** Data to use follows **

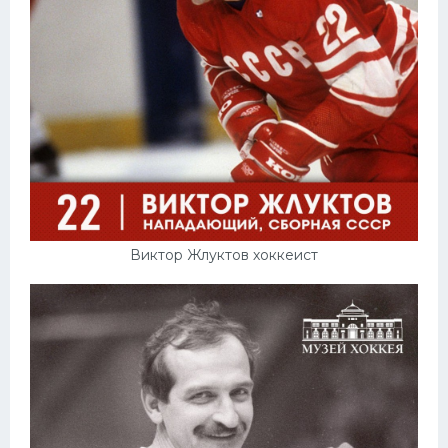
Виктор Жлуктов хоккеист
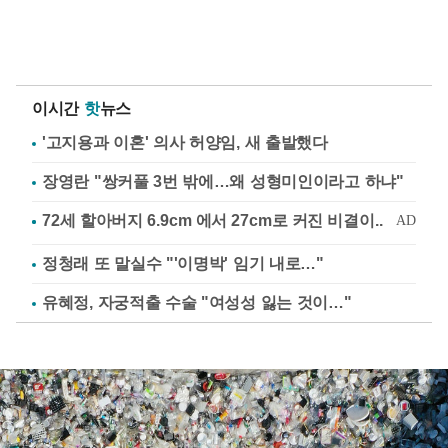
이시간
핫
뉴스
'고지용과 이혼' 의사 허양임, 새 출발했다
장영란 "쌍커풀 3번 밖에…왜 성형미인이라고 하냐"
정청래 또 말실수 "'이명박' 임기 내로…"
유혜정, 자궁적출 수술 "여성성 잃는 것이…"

** End of Data to use **
** Data to use follows **

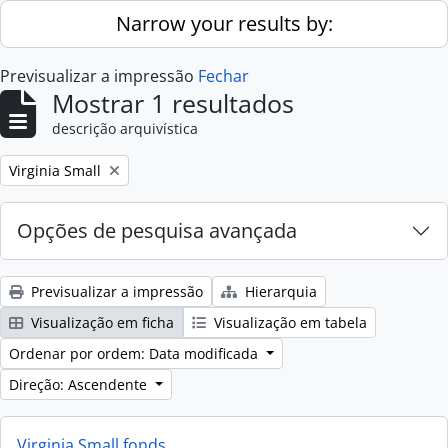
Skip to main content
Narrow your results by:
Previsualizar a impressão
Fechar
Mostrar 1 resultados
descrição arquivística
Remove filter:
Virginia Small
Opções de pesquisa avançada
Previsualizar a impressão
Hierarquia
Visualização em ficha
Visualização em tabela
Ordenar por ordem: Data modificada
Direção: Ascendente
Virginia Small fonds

** End of Data to use **
** Data to use follows **

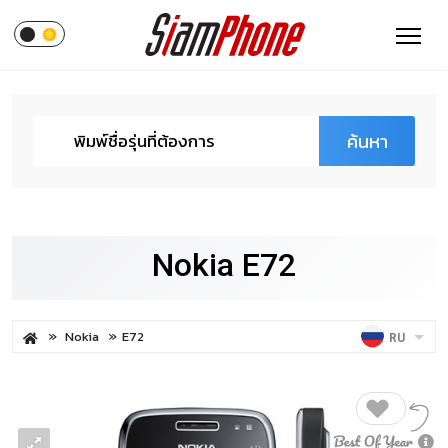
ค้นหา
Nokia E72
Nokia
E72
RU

** End of Data to use **

— Aim of the task —
The lines to copy are those above that contain the string "Visualização".

— Completed task —
Visualização em ficha
Visualização em tabela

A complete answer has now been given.